(Given information Opens)

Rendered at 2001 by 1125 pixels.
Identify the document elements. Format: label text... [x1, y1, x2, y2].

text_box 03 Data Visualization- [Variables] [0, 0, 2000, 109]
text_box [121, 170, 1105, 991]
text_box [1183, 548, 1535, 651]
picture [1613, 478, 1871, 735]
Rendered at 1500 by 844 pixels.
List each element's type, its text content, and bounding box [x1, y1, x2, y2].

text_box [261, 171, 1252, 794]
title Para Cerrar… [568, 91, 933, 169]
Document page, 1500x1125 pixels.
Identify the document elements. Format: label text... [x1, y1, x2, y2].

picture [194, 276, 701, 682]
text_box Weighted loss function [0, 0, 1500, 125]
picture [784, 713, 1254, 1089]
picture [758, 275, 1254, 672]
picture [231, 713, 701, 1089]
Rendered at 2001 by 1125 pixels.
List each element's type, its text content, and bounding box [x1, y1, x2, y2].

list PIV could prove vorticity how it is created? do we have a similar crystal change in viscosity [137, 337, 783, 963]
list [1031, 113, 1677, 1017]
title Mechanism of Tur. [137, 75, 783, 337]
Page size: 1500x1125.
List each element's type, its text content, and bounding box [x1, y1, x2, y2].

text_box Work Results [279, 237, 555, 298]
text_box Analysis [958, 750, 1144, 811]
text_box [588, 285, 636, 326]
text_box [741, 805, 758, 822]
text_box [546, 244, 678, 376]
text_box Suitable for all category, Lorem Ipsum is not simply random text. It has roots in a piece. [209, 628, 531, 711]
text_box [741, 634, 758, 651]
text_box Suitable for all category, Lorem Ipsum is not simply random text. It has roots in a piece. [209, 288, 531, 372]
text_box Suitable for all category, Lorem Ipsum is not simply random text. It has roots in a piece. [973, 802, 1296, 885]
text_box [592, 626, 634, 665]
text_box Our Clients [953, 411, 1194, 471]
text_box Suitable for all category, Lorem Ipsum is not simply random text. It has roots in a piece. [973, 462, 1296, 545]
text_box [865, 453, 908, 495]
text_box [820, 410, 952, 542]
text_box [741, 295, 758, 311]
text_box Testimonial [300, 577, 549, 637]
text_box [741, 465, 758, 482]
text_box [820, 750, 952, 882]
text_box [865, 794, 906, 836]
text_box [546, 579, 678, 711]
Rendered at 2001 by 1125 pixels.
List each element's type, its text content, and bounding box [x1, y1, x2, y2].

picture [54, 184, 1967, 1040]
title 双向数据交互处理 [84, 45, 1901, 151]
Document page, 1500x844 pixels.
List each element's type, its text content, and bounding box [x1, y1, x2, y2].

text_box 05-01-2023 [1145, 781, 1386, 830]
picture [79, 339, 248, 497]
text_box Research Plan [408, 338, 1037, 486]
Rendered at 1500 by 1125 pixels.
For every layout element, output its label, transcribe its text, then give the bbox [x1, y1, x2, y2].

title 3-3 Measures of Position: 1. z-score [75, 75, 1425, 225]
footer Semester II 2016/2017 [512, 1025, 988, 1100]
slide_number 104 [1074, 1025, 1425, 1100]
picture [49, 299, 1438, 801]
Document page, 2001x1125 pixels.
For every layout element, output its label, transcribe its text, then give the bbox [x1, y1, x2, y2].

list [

(Given information Closes)

Exercise goal: Please give the number of lines above that contain the string "pixels", and nothing more.

Response area: 8